The response must consist of each line in the listing that has the word "back" in it.

┌────────

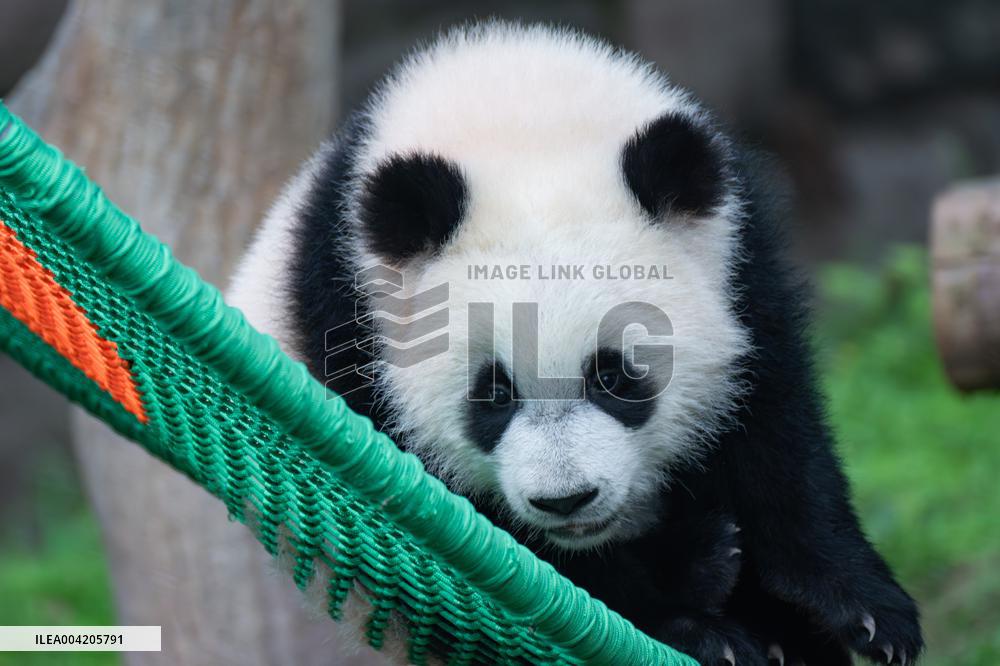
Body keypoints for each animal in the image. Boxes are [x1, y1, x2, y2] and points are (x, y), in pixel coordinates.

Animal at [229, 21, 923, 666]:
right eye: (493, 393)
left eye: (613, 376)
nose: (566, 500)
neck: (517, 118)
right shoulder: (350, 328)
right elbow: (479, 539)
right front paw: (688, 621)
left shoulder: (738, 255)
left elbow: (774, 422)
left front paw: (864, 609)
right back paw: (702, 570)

└────────
┌────────

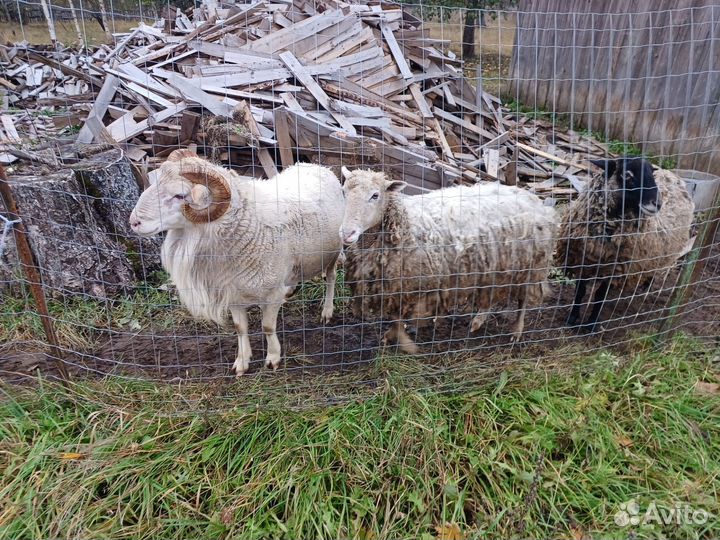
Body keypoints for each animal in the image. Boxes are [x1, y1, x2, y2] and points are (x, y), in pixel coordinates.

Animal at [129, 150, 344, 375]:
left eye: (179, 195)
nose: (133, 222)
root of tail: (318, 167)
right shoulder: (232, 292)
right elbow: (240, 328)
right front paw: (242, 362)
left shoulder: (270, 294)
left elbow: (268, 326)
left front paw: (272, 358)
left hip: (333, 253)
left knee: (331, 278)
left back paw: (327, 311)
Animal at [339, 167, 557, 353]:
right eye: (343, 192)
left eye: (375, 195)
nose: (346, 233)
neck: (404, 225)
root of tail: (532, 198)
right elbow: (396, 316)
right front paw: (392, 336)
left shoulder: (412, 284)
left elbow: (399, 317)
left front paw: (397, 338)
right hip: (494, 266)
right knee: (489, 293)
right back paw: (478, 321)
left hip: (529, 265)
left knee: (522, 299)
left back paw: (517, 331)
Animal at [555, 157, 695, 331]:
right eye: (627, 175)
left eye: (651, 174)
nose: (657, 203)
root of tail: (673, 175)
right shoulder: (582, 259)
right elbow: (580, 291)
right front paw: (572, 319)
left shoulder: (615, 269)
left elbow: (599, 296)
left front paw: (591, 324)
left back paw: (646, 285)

└────────

* Output of the exercise
right back paw: (702, 570)
left back paw: (327, 311)
right back paw: (478, 321)
left back paw: (517, 331)
left back paw: (646, 285)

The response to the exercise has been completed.